While it may be obvious what the US brings to the table in terms of capability and resources, perhaps the benefit for that side is less clear. If only as a bulwark against the wild swings of isolationism and disengagement such a relationship would serve. Alternatively, taking as the truth that there is not much tangible to be gained for the US, just like man, no state is an island. Even the rich kid with everything needs friends.
So, rather than challenging our virtual general staff to plan for war or consider how to defeat an enemy, I would like to instead put the issue of imagining a reinterpretation of a bilateral alliance whose intent is the strategic integration of their shared military capacity. The following questions are a broad guide to the issues for discussion (#CCLKOW)
What are the strategic and tactical synergies that can be expected from such a relationship?
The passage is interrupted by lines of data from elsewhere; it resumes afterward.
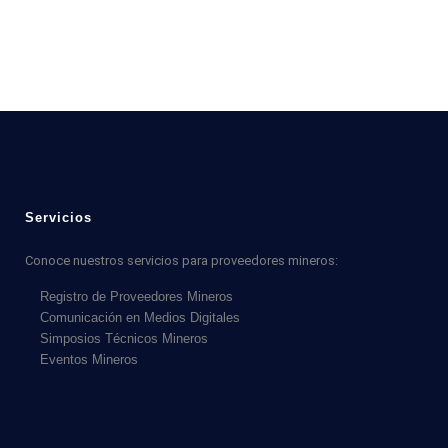
Servicios
Conoce nuestros servicios para proveedores mineros:
Registro de Proveedores Mineros
Comunicación en Medios Digitales
Simposios Técnicos Mineros
Eventos Mineros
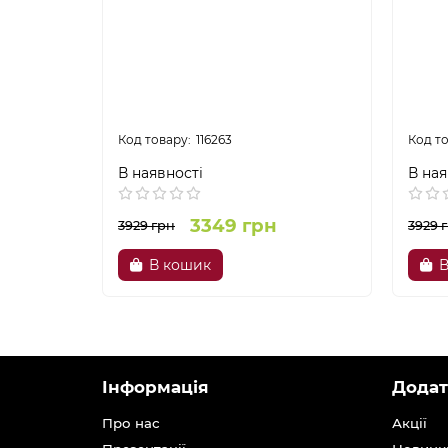
116263
В наявності
В ная
3349 грн
3929 грн
3929 
В кошик
В
Інформація
Додат
Про нас
Акції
What are the comparative advantages each party brings to the combination? (Ricardian economics, appropriate for a discussion related to the UK.)
How might you organize tasks, roles, missions, etc. between the two countries and their respective services? (I have an idea for this, but I will save that for a comment later in the week.)
What are the costs and perils for either or both? Do these outweigh the benefits?
 An assessment of the scope of issues and efforts which benefit from the advanced state of relations between the two states is well beyond the capacity of this essay. However, I am not the first person to take this position, nor is it particularly extreme even as it might be contested.
 There is much talk in the UK about dissatisfaction with and perhaps departure from the EU. This piece does not intend to argue the case, but it is my position that the UK is better off in the EU – and that the EU cannot afford to lose the UK. At the very least, I think the current global situation would support the notion that disintegration does no-one any good.
 The piece linked here is a good example of journalists using historical material badly and for editorial effect. It may be good journalism but it is terribly history and ought not to be read as a serious account of the relationship between two nations. Generally, if it’s a newspaper article it is not history.
 Most recently I would cite Blair’s decision to support the Bush Administration’s decision for war in Iraq in 2003. This may seem an odd example, given the unfolding of events in that country (right up to ISIS’s recent offensives in Iraq). In almost every manner possible I think OIF was a terrible choice, but for the British I think something very important was maintained in its alignment with the US. I would have preferred wise counsel from our British friends, but even still this move was political and, in my view, the far better one for both sides.